**PASSAGE:**
○ ○ ○ ○

More photos to come but there's a LOT of data to
work with today. I think these images can be worked better than
I've managed so far. Stay tuned.
Blue arrow indicates when the photos
on this page were made.
Best 8 frames
selected, aligned on multiple targets in Registax,
wavelets applied, Focus Magic deconvolution, cropped,
histogram equalized, unsharp masked and colorized (and not).
Once again I am astonished at how tough it is to
keep all the details sharp without letting the images get all harsh
and noisy. Clouds. I could use a good spell of clouds while I figure
this out. Another thing that routinely astonishes me: this is not
the 2.4-inch department store refractor of my youth.
D'oh! It's dope-slap time.
What do you do whenever the dynamic range of the image exceeds
that which can be neatly, pleasantly displayed? Dynamic masking,
people. I've been doing this for years for all sorts of subjects,
so today it takes me 9 hours to remember to give it a try?

○ ○ ○ ○

**DATA ROWS:**
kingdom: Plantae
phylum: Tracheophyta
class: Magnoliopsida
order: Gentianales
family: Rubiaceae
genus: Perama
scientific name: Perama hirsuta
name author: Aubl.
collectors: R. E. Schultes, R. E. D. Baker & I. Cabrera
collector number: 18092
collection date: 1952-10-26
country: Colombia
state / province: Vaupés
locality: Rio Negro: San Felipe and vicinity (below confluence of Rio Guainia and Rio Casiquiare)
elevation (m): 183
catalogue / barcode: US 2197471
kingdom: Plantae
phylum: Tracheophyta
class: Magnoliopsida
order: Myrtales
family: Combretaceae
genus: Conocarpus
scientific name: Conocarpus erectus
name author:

○ ○ ○ ○

**EXERCISE REQUIREMENTS:**
(a) Rewrite the imaging passage from "Best 8 frames" to "It's dope-slap time.", swapping "refractor" for "telescope".
(b) Decide whether each statement agrees with the imaging passage, answering yes or no and quoting the words of the passage that settle it: (i) The best 8 frames were aligned in Registax. (ii) The writer took 9 hours to remember to try dynamic masking. (iii) The writer calls the equipment in use the 2.4-inch department store refractor of the writer's youth.
(c) Extend the imaging passage past its final sentence.

**EXERCISE RESPONSES:**
(a)
Best 8 frames
selected, aligned on multiple targets in Registax,
wavelets applied, Focus Magic deconvolution, cropped,
histogram equalized, unsharp masked and colorized (and not).
Once again I am astonished at how tough it is to
keep all the details sharp without letting the images get all harsh
and noisy. Clouds. I could use a good spell of clouds while I figure
this out. Another thing that routinely astonishes me: this is not
the 2.4-inch department store telescope of my youth.
D'oh! It's dope-slap time.

(b)
(i) Yes: "selected, aligned on multiple targets in Registax"
(ii) Yes: "so today it takes me 9 hours to remember to give it a try?"
(iii) No: "this is not the 2.4-inch department store refractor of my youth."

(c)
Here it's been applied very late in the workflow, to the
8-bit output image. Works OK. It'll work better soon. (Quick
guide to dynamic masking in Photoshop: copy the entire
image into a new layer on top of the original; invert the
new layer to a negative; change blending mode to soft light;
work the curves in the negative layer to lighten or darken
detail; flatten, continue as needed.)
Here are time lapse clips from the Solar Dynamics
Observatory in orbit. The video repeats the flare as seen at several
far-ultraviolet wavelengths. The images above were made at the
deep red wavelength of hydrogen-alpha light (6563A) while the SDO
recorded the event at wavelengths from about 100A to 400A.